Open ec.spec and change values.
#>- params -<#
input_fastq all.fq
estimated_genome_size 50000
partition 12
evalue 1e-50
trim 42
ca_path /path/to/your/wgs/Linux-amd64/bin/
word_size 11
#>- params -<#
input_fastq is your input file name.
estimated_genome_size is the number of nucleotides of your target. If you do not know it, set large number. For example, set 1e+12.
partition is the number of processors Sprai uses.
evalue is used by blastn.
trim is the number of nucleotides Sprai cut from both sides of alignments.
word_size is used by blastn.
Correct errors & assemble¶
fs2ctg_v4.pl ec.spec asm.spec > log.txt 2>&1 &
Sprai gives ID to each read in all.fq and outputs c00.idfq.gz.
Sprai partitions all.fq to c00_00xx.fa.
c00.nin, c00.nhr and c00.nsq are output by makeblastdb.
Sprai aligns c00_00xx.fa to c00.nxx database by using blastn, correct errors and output c00_00xx.dfq.gz. dfq format contains the IDs of reads, bases, aligned depths and quality values. (Current Sprai outputs dummy quality values.)
Sprai cut low depth regions of each read, delete ‘-‘ characters to convert to FASTQ format and outputs corrected reads in c00.fin.idfq.gz.
Sprai extracts longest 20X reads of the estimated_genome_size from c00.fin.idfq.gz. And feed them to Celera Assembler.

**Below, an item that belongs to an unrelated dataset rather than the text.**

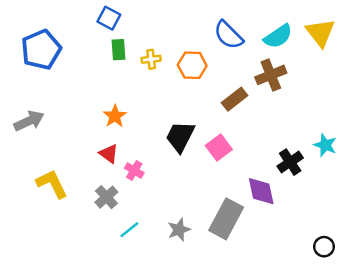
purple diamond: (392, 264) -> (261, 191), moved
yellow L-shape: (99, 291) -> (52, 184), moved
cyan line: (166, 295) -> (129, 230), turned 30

Celera Assembler outputs files into c01.fin.top20x directory.
Find contigs¶
You will find contigs in a c01.fin.top20x/9-terminator/c01.fin.top20x.ctg.fasta file. Files in c01.fin.top20x are produced by the wgs-assembler (Celera Assembler). Read the wgs-assembler document for details.
Get N50 value¶
If you install Statistics::Descriptive module to a directory Celera Assembler can see, Celera Assembler outputs N50 value and so on in a do_c01.fin.top20x.log file. You will find lines in the file like below:
[Contigs]
TotalContigsInScaffolds 1
TotalBasesInScaffolds 50618
TotalVarRecords 0
MeanContigLength 50618
MinContigLength 50618
MaxContigLength 50618
N25ContigBases 50618
N50ContigBases 50618
N75ContigBases 50618
These are the statistics of contigs of the assembly.